== Work request ==
What is needed here is an exact repetition of the records below, beginning at the line that has "Expenses | | | 188,498 |" and stopping after the line that has "Other items of note".

== Data to use ==
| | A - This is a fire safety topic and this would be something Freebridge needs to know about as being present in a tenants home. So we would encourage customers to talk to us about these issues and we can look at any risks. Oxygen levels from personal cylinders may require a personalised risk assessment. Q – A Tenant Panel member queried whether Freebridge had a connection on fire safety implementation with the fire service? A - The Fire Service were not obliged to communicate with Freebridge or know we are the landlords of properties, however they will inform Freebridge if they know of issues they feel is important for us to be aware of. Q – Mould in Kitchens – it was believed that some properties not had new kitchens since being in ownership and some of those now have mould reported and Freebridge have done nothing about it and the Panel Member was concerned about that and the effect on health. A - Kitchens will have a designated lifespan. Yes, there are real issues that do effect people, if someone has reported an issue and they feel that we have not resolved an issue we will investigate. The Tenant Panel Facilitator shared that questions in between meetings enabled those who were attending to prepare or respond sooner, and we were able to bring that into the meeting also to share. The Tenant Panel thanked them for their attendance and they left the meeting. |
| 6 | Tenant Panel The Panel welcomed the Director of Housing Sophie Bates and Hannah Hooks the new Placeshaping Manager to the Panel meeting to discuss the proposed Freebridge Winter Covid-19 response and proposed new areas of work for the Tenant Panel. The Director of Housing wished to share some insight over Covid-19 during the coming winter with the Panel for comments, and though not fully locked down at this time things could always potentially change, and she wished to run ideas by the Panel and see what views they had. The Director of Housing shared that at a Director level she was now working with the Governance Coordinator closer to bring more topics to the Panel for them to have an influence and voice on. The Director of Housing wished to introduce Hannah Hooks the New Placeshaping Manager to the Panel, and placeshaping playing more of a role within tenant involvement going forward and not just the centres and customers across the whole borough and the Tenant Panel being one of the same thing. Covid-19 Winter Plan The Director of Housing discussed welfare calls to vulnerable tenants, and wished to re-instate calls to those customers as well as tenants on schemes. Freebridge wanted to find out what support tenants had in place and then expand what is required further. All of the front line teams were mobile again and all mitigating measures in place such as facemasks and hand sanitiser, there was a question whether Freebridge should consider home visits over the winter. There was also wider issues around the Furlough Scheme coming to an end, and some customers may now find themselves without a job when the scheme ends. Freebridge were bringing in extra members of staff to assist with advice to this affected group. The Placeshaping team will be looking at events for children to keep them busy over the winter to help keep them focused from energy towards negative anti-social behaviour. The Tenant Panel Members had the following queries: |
* * *
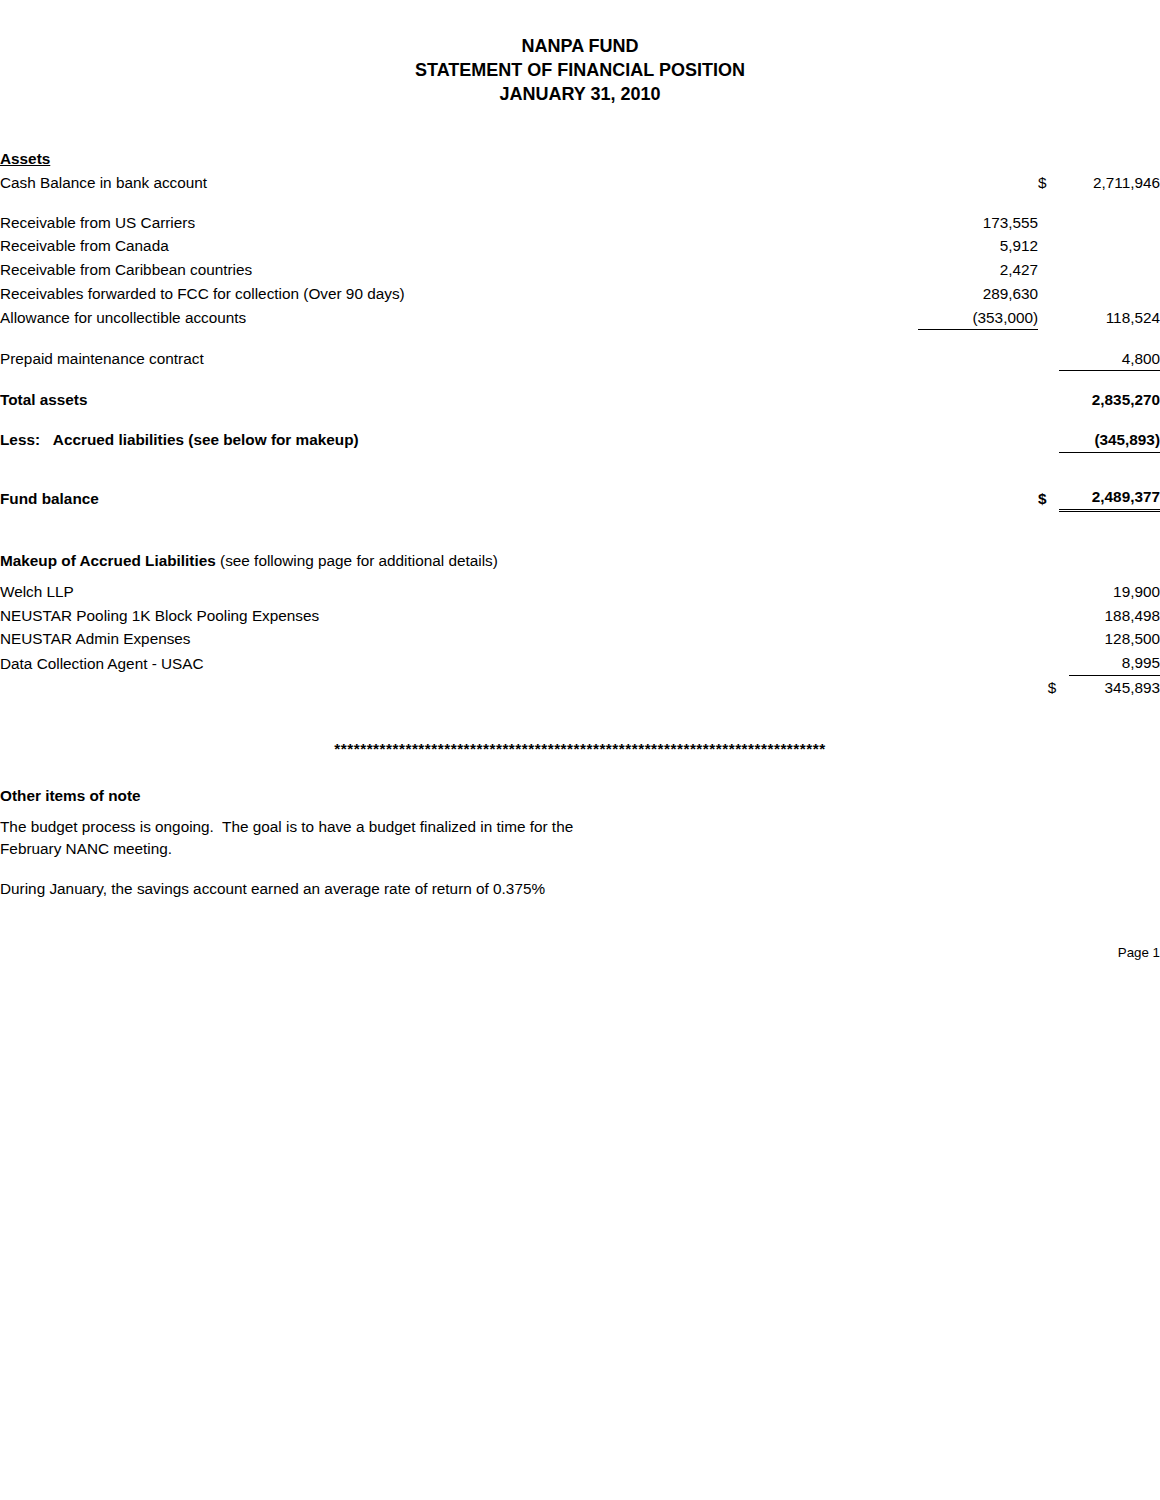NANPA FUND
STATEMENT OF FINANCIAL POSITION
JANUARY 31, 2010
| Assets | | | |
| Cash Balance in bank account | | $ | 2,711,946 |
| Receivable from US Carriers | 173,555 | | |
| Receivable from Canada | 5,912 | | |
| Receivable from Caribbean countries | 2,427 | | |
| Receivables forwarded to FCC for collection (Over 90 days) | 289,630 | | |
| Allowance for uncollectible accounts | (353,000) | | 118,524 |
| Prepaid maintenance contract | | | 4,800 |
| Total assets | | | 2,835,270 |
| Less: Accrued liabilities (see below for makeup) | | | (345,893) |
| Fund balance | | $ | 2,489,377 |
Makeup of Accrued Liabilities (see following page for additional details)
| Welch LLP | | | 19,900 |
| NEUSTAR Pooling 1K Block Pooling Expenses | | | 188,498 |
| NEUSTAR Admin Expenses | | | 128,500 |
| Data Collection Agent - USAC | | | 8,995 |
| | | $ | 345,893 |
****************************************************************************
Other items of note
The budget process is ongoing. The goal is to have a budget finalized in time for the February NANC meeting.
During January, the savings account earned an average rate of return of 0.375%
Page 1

== Answer space ==
| NEUSTAR Pooling 1K Block Pooling Expenses | | | 188,498 |
| NEUSTAR Admin Expenses | | | 128,500 |
| Data Collection Agent - USAC | | | 8,995 |
| | | $ | 345,893 |
****************************************************************************
Other items of note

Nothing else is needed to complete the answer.